··· Data for review

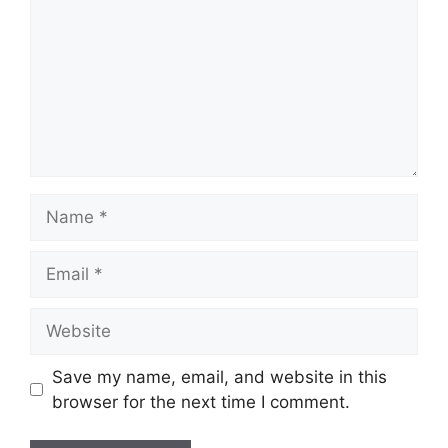
Name
Email
Website
Save my name, email, and website in this
browser for the next time I comment.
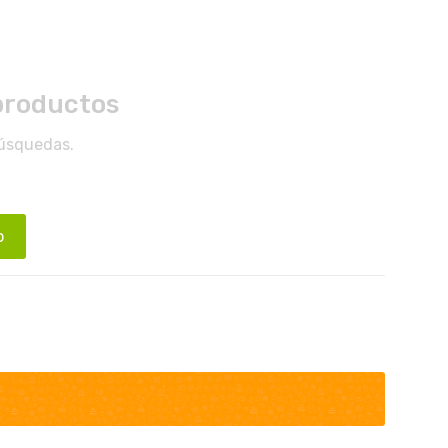
productos
búsquedas.
o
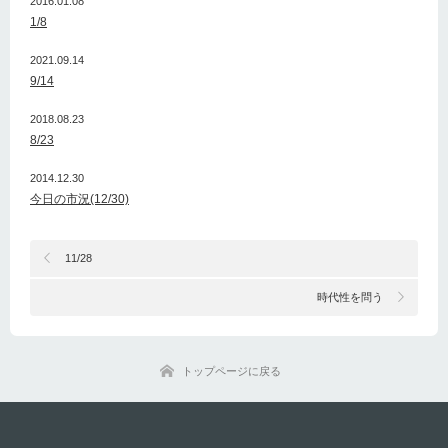
2016.01.08
1/8
2021.09.14
9/14
2018.08.23
8/23
2014.12.30
今日の市況(12/30)
11/28
時代性を問う
トップページに戻る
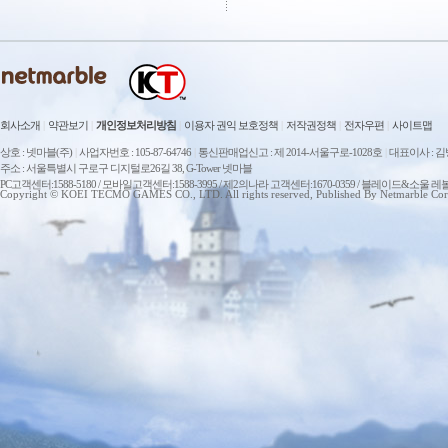
회사소개
|
약관보기
|
개인정보처리방침
|
이용자 권익 보호정책
|
저작권정책
|
전자우편
|
사이트맵
상호 : 넷마블(주)
|
사업자번호 : 105-87-64746
|
통신판매업신고 : 제 2014-서울구로-1028호
|
대표이사 : 
주소 : 서울특별시 구로구 디지털로26길 38, G-Tower 넷마블
PC고객센터:1588-5180 / 모바일고객센터:1588-3995 / 제2의나라 고객센터:1670-0359 / 블레이드&소울 레
Copyright © KOEI TECMO GAMES CO., LTD. All rights reserved, Published By Netmarble Cor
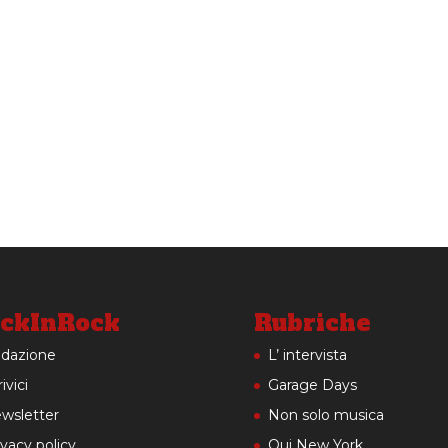
ckInRock
Rubriche
dazione
L’ intervista
ivici
Garage Days
wsletter
Non solo musica
ivacy policy
Qui New York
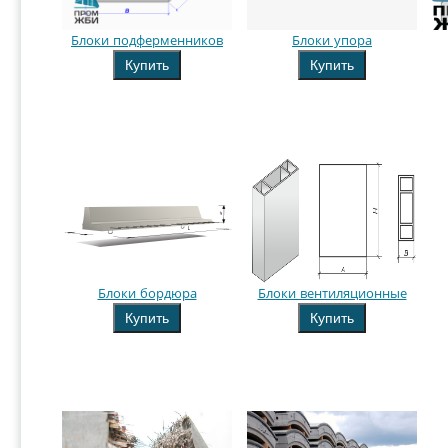
Блоки подферменников
Блоки упора
Купить
Купить
Блоки бордюра
Блоки вентиляционные
Купить
Купить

······

- _Exercise goal_
Please go through each line of the data and count those that contain the string "Блоки"; give that number alone.

- _Reply to the task_
4